-- EXERCISE INPUT --

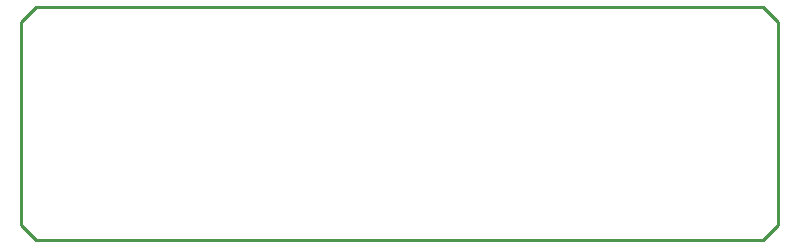
<source format=gko>
G75*
%MOIN*%
%OFA0B0*%
%FSLAX25Y25*%
%IPPOS*%
%LPD*%
%AMOC8*
5,1,8,0,0,1.08239X$1,22.5*
%
%ADD10C,0.01000*%
D10*
X0006500Y0001500D02*
X0001500Y0006500D01*
X0001500Y0074000D01*
X0006500Y0079000D01*
X0249000Y0079000D01*
X0254000Y0074000D01*
X0254000Y0006500D01*
X0249000Y0001500D01*
X0006500Y0001500D01*
M02*

</source>
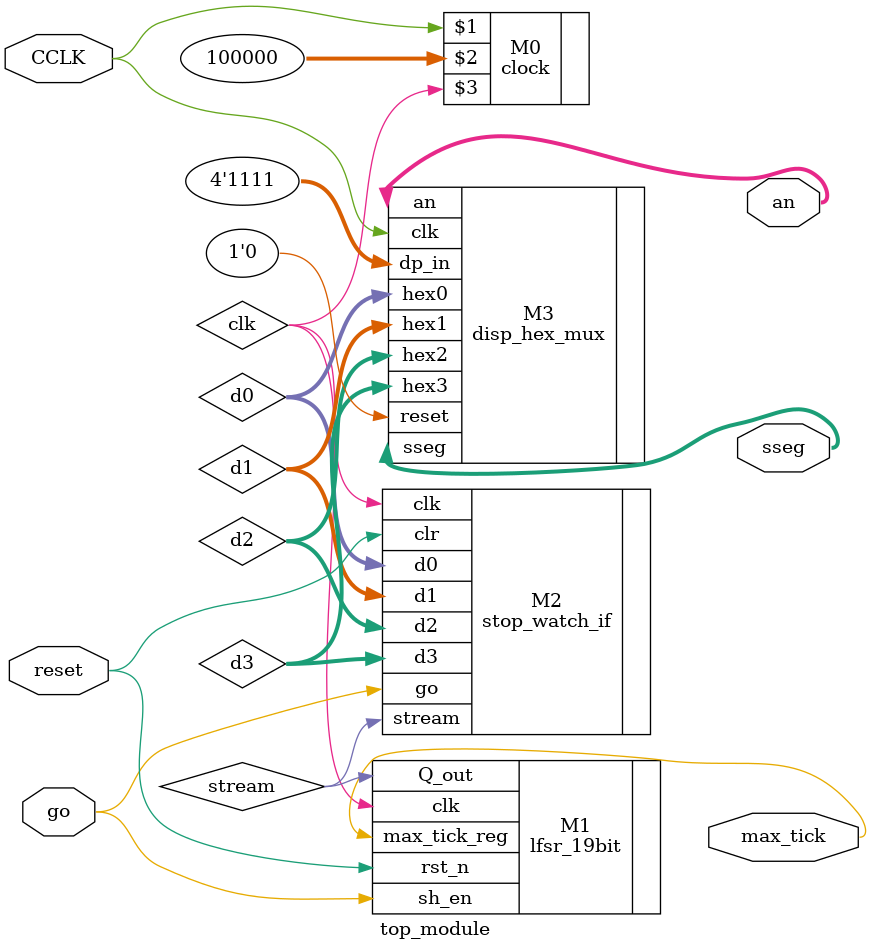
<source format=v>
`timescale 1ns / 1ps

module top_module(CCLK, reset, go, max_tick, sseg, an);

    input wire CCLK, reset, go;
    output wire max_tick;
    output wire [7:0] sseg;
    output wire [3:0] an;
    
    wire clk;
    wire [3:0] d0, d1, d2, d3;
    
    clock M0 (CCLK, 100000, clk);
    lfsr_19bit M1 (.clk(clk), .sh_en(go), .rst_n(reset), .max_tick_reg(max_tick), .Q_out(stream));
    stop_watch_if M2 (.stream(stream), .clk(clk), .go(go), .clr(reset), .d3(d3), .d2(d2), .d1(d1), .d0(d0));
    disp_hex_mux M3 (.clk(CCLK), .reset(1'b0), .hex3(d3), .hex2(d2), .hex1(d1), .hex0(d0), .dp_in(4'b1111), .an(an), .sseg(sseg));  
    
    
endmodule

</source>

-- WORK REQUEST --
Skip the pictures, then retype every line above exactly.

-- WRITTEN REPLY --
<source format=gko>
G75*
%MOIN*%
%OFA0B0*%
%FSLAX25Y25*%
%IPPOS*%
%LPD*%
%AMOC8*
5,1,8,0,0,1.08239X$1,22.5*
%
%ADD10C,0.01000*%
D10*
X0006500Y0001500D02*
X0001500Y0006500D01*
X0001500Y0074000D01*
X0006500Y0079000D01*
X0249000Y0079000D01*
X0254000Y0074000D01*
X0254000Y0006500D01*
X0249000Y0001500D01*
X0006500Y0001500D01*
M02*

</source>
<source format=v>
`timescale 1ns / 1ps

module top_module(CCLK, reset, go, max_tick, sseg, an);

    input wire CCLK, reset, go;
    output wire max_tick;
    output wire [7:0] sseg;
    output wire [3:0] an;
    
    wire clk;
    wire [3:0] d0, d1, d2, d3;
    
    clock M0 (CCLK, 100000, clk);
    lfsr_19bit M1 (.clk(clk), .sh_en(go), .rst_n(reset), .max_tick_reg(max_tick), .Q_out(stream));
    stop_watch_if M2 (.stream(stream), .clk(clk), .go(go), .clr(reset), .d3(d3), .d2(d2), .d1(d1), .d0(d0));
    disp_hex_mux M3 (.clk(CCLK), .reset(1'b0), .hex3(d3), .hex2(d2), .hex1(d1), .hex0(d0), .dp_in(4'b1111), .an(an), .sseg(sseg));  
    
    
endmodule

</source>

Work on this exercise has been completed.